Light climbing out of a gravity well loses energy and shifts toward the red - and a clock deep in the well ticks slower than one far away. This is gravitational redshift, a cornerstone prediction of general relativity.
Published literacy: Pound and Rebka measured the shift over a 22.5 m tower in 1959 (about 2.5e-15); the Sun redshift is ~633 m/s equivalent (2 parts per million); Sirius B shows ~80 km/s; GPS clocks run ~38 microseconds/day faster.
Drag to orbit and scroll or pinch to zoom. Toggle the clocks, hide the wave, or switch to stronger gravity to exaggerate the redshift.
Gravitational Redshift 3D Explorer
A photon leaving a star has to climb out of the star gravity well, and climbing costs energy. Because a photon cannot slow down, it pays that cost by stretching its wavelength - it shifts toward the red. The same effect means a clock deep in a gravity well runs slower than one higher up. This explorer draws a light wave rising out of a massive body: tightly packed and blue near the surface, stretched and red at the top, with two clocks ticking at different rates.
The effect is tiny near everyday masses but real and measured. In 1959 Pound and Rebka sent gamma rays up a 22.5 metre tower at Harvard and detected a fractional shift of about 2.5 x 10^-15, confirming general relativity to roughly 10 percent. The Sun produces a redshift of about 633 m/s in Doppler-equivalent units (only about 2 parts per million, and easily masked by convection). The white dwarf Sirius B - a Sun packed into an Earth-sized ball - shows about 80 km/s.
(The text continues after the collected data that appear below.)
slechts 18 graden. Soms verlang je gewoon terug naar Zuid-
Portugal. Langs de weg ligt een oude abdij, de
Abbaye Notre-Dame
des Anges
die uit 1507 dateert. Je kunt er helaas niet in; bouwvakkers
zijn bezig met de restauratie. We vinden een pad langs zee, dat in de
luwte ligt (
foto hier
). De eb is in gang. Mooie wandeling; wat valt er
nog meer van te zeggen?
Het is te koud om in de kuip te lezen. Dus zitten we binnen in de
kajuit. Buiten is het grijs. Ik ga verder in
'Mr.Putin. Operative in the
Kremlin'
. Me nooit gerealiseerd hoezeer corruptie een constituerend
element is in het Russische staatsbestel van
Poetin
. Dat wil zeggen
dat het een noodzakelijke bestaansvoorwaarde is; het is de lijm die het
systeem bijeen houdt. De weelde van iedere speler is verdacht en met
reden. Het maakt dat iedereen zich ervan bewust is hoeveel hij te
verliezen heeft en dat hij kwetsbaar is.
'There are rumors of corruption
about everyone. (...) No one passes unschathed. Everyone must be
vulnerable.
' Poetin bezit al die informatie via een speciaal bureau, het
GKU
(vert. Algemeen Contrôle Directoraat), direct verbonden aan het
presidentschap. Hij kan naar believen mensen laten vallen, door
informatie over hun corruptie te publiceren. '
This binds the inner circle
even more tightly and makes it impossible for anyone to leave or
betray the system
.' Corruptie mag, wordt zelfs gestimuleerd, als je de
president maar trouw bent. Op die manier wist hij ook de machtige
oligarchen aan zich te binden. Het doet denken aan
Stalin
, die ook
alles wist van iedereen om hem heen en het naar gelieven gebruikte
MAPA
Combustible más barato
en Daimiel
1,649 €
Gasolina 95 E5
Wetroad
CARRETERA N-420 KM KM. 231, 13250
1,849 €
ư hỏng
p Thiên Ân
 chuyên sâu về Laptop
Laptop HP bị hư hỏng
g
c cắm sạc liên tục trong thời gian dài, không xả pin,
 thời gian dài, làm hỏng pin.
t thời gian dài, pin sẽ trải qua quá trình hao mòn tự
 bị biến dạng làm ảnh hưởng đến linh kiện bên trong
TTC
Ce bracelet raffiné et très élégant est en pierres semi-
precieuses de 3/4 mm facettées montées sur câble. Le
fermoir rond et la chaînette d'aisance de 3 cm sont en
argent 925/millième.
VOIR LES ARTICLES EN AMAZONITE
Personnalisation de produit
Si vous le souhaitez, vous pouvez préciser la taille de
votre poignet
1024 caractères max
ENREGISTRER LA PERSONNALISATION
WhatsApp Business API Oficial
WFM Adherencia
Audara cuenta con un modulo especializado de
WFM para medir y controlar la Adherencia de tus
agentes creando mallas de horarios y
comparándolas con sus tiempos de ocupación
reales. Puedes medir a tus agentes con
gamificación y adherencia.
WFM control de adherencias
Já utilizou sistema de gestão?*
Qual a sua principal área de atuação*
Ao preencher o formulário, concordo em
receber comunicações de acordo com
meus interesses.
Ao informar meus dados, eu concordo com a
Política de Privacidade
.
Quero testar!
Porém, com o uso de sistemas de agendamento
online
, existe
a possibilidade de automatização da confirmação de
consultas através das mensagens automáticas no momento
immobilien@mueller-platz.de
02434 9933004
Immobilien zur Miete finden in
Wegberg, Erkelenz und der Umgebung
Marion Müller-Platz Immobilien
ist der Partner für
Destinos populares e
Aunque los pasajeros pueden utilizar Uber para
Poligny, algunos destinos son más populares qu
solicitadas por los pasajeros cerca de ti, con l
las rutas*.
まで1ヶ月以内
And every GPS satellite clock runs about 38 microseconds per day faster than one on the ground; without that correction, positioning would drift badly within hours.
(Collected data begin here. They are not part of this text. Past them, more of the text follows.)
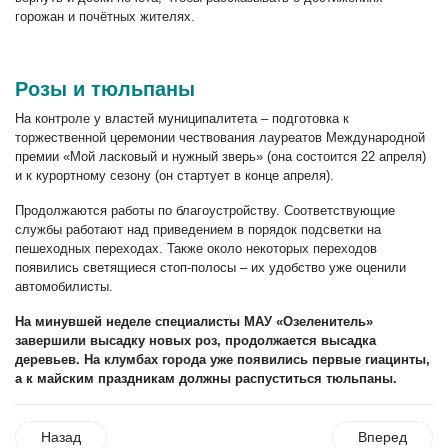
горожан и почётных жителях.
Розы и тюльпаны
На контроле у властей муниципалитета – подготовка к
торжественной церемонии чествования лауреатов Международной
премии «Мой ласковый и нужный зверь» (она состоится 22 апреля)
и к курортному сезону (он стартует в конце апреля).
Продолжаются работы по благоустройству. Соответствующие
службы работают над приведением в порядок подсветки на
пешеходных переходах. Также около некоторых переходов
появились светящиеся стоп-полосы – их удобство уже оценили
автомобилисты.
На минувшей неделе специалисты МАУ «Озеленитель»
завершили высадку новых роз, продолжается высадка
деревьев. На клумбах города уже появились первые гиацинты,
а к майским праздникам должны распуститься тюльпаны.
Назад
Вперед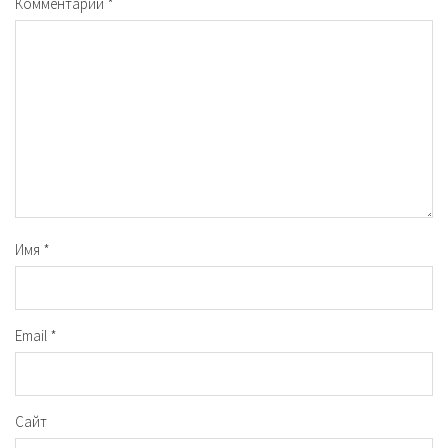
Комментарий
*
Имя
*
Email
*
Сайт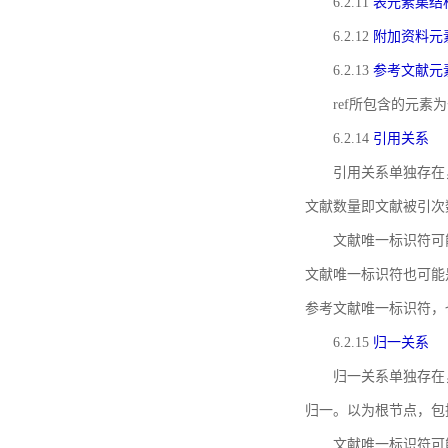
6.2.11
表元素集结
6.2.12
附加资料元
6.2.13
参考文献元
ref所包含的元
6.2.14
引用关系
引用关系单独存在
文献数量即文献被引次
文献唯一标识符可
文献唯一标识符也可能
参考文献唯一标识符，
6.2.15
归一关系
归一关系单独存在
归一。以为根节点，包
文献唯一标识符可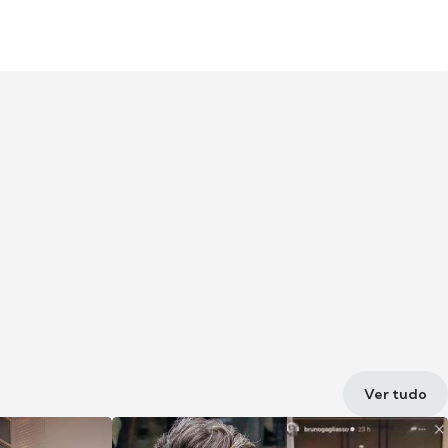
Ver tudo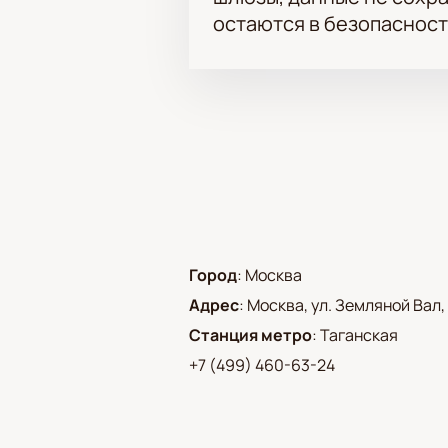
остаются в безопасност
Город
:
Москва
Адрес
:
Москва, ул. Земляной Вал, 
Станция метро
:
Таганская
+7 (499) 460-63-24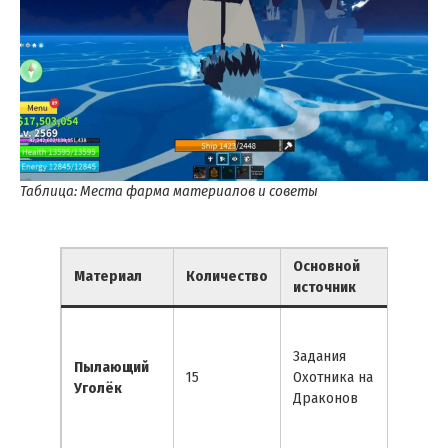
Таблица: Места фарма материалов и советы
Основной
Оптим
Материал
Количество
источник
место
Задания
Остро
Пылающий
15
Охотника на
(Драк
Уголёк
Драконов
Додзё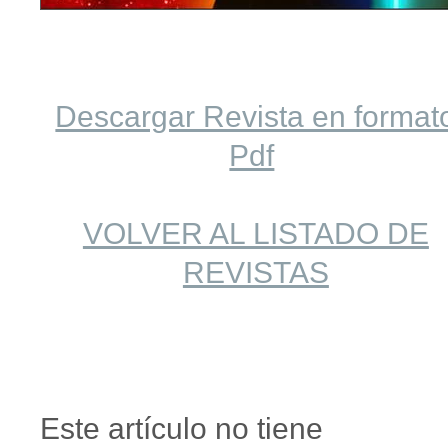
Descargar Revista en format
Pdf
VOLVER AL LISTADO DE
REVISTAS
Este artículo no tiene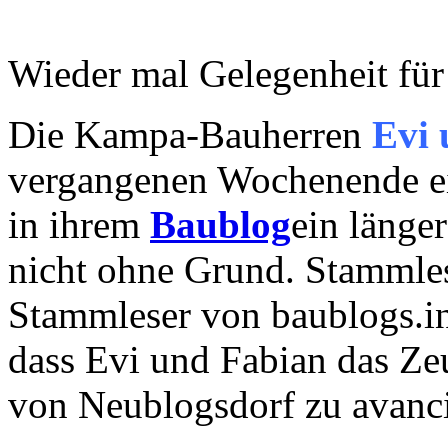
Wieder mal Gelegenheit für
Die Kampa-Bauherren
Evi 
vergangenen Wochenende e
in ihrem
Baublog
ein länge
nicht ohne Grund. Stammles
Stammleser von baublogs.in
dass Evi und Fabian das Ze
von Neublogsdorf zu avanci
- A light wave climbing out of a gravity well, reddening as it rises
- Photon packets that shift from blue to red as they climb
- Two clocks - one deep, one high - ticking at different rates
- A stronger-gravity toggle that exaggerates the redshift and the clock gap
- Facts panel with Pound-Rebka, the Sun, Sirius B, and GPS figures
- Runs fully in the browser with the vendored three.js engine - no account, no upload
Students see that redshift is not only about motion (Doppler) but also about gravity; teachers connect the wave picture to the clock picture; curious readers learn why GPS would fail without general relativity.
| Figure | Value | Source note |
|---|---|---|
| Pound-Rebka (1959) | 22.5 m; shift ~2.5e-15 | Confirmed GR to ~10% |
| The Sun | ~633 m/s equivalent | About 2 parts per million |
| Sirius B (white dwarf) | ~80 km/s | Hubble 80.4 +/- 4.8 km/s |
| GPS satellites | ~38 microseconds/day faster | Uncorrected -> fails in hours |
Everything renders on your device with WebGL. The 3D engine loads once (about 0.7 MB) and is cached; no scene data is sent to a server.
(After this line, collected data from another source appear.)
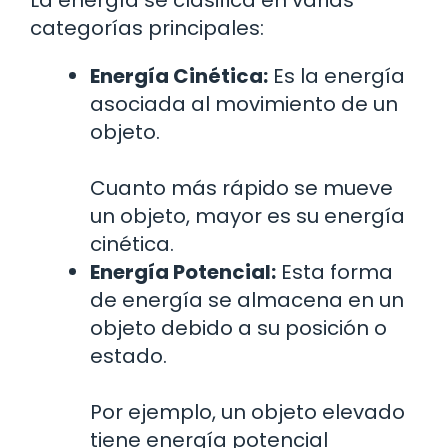
La energía se clasifica en varias
categorías principales:
Energía Cinética:
Es la energía
asociada al movimiento de un
objeto.
Cuanto más rápido se mueve
un objeto, mayor es su energía
cinética.
Energía Potencial:
Esta forma
de energía se almacena en un
objeto debido a su posición o
estado.
Por ejemplo, un objeto elevado
tiene energía potencial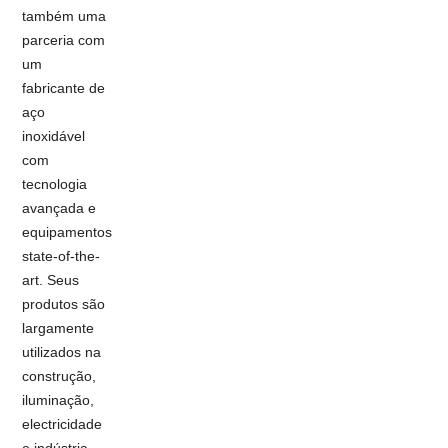
também uma
parceria com
um
fabricante de
aço
inoxidável
com
tecnologia
avançada e
equipamentos
state-of-the-
art. Seus
produtos são
largamente
utilizados na
construção,
iluminação,
electricidade
e indústria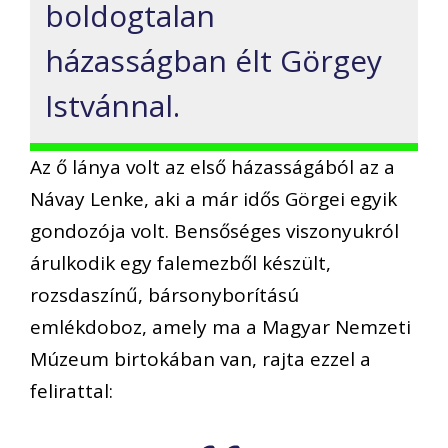
boldogtalan
házasságban élt Görgey
Istvánnal.
Az ő lánya volt az első házasságából az a
Návay Lenke, aki a már idős Görgei egyik
gondozója volt. Bensőséges viszonyukról
árulkodik egy falemezből készült,
rozsdaszínű, bársonyborítású
emlékdoboz, amely ma a Magyar Nemzeti
Múzeum birtokában van, rajta ezzel a
felirattal: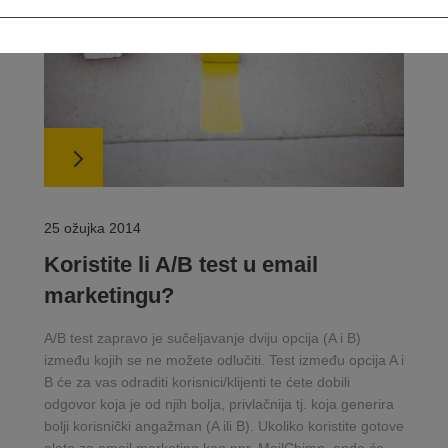
25 ožujka 2014
Koristite li A/B test u email
marketingu?
A/B test zapravo je sučeljavanje dviju opcija (A i B)
između kojih se ne možete odlučiti. Test između opcija A i
B će za vas odraditi korisnici/klijenti te ćete dobili
odgovor koja je od njih bolja, privlačnija tj. koja generira
bolji korisnički angažman (A ili B). Ukoliko koristite gotove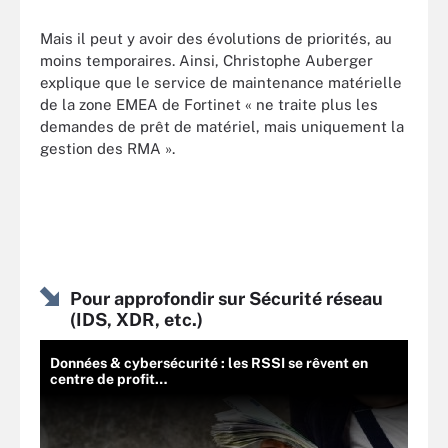
Mais il peut y avoir des évolutions de priorités, au
moins temporaires. Ainsi, Christophe Auberger
explique que le service de maintenance matérielle
de la zone EMEA de Fortinet « ne traite plus les
demandes de prêt de matériel, mais uniquement la
gestion des RMA ».
Pour approfondir sur Sécurité réseau
(IDS, XDR, etc.)
Données & cybersécurité : les RSSI se rêvent en
centre de profit…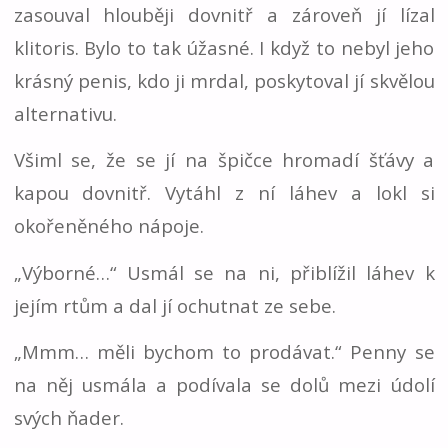
zasouval hlouběji dovnitř a zároveň jí lízal
klitoris. Bylo to tak úžasné. I když to nebyl jeho
krásný penis, kdo ji mrdal, poskytoval jí skvělou
alternativu.
Všiml se, že se jí na špičce hromadí šťávy a
kapou dovnitř. Vytáhl z ní láhev a lokl si
okořeněného nápoje.
„Výborné…“ Usmál se na ni, přiblížil láhev k
jejím rtům a dal jí ochutnat ze sebe.
„Mmm… měli bychom to prodávat.“ Penny se
na něj usmála a podívala se dolů mezi údolí
svých ňader.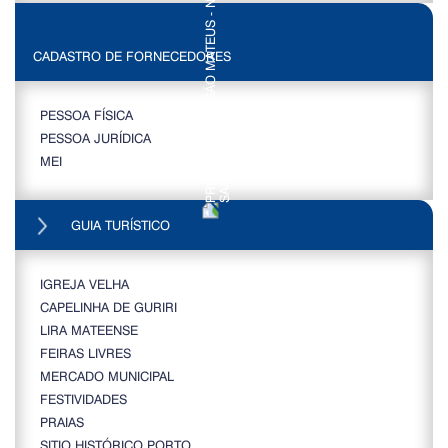
CADASTRO DE FORNECEDORES
PESSOA FÍSICA
PESSOA JURÍDICA
MEI
GUIA TURÍSTICO
IGREJA VELHA
CAPELINHA DE GURIRI
LIRA MATEENSE
FEIRAS LIVRES
MERCADO MUNICIPAL
FESTIVIDADES
PRAIAS
SITIO HISTÓRICO PORTO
This is an educational visualization - the wavelengths, clock rates, and the depth of the well are exaggerated for clarity, and the scene is not a numerical relativity simulation.
For a step-by-step walkthrough, read the Gravitational Redshift 3D Explorer step-by-step guide. The Space 3D collection also includes Spacetime Curvature 3D and Black Hole 3D.
Frequently Asked Questions
What is gravitational redshift?
It is the shift of light toward longer, redder wavelengths as it climbs out of a gravity well. The photon loses energy to the gravitational field, so its frequency drops.
How is it different from Doppler redshift?
Doppler redshift comes from motion - the source moving away. Gravitational redshift comes from the difference in gravitational potential between where the light is emitted and where it is received, even if nothing is moving.
Why do clocks run slower deep in a gravity well?
Redshift and time dilation are two views of the same effect. If a wave arrives with a lower frequency, fewer cycles reach you per second, which means time itself ran slower where the light came from.
How was it first measured on Earth?
The Pound-Rebka experiment in 1959 sent gamma rays up a 22.5 metre tower and used the Mossbauer effect to detect a fractional shift of about 2.5 x 10^-15, confirming general relativity to about 10 percent.
What does this have to do with GPS?
GPS satellite clocks sit higher in Earth gravity well, so they tick about 38 microseconds per day faster than clocks on the ground. The system corrects for this, or positions would drift badly within hours.
Is the scene physically exact?
No. The wavelengths, clock rates, and the depth of the well are exaggerated so the effect is visible. Real gravitational redshift near a star or planet is far too small to see by eye.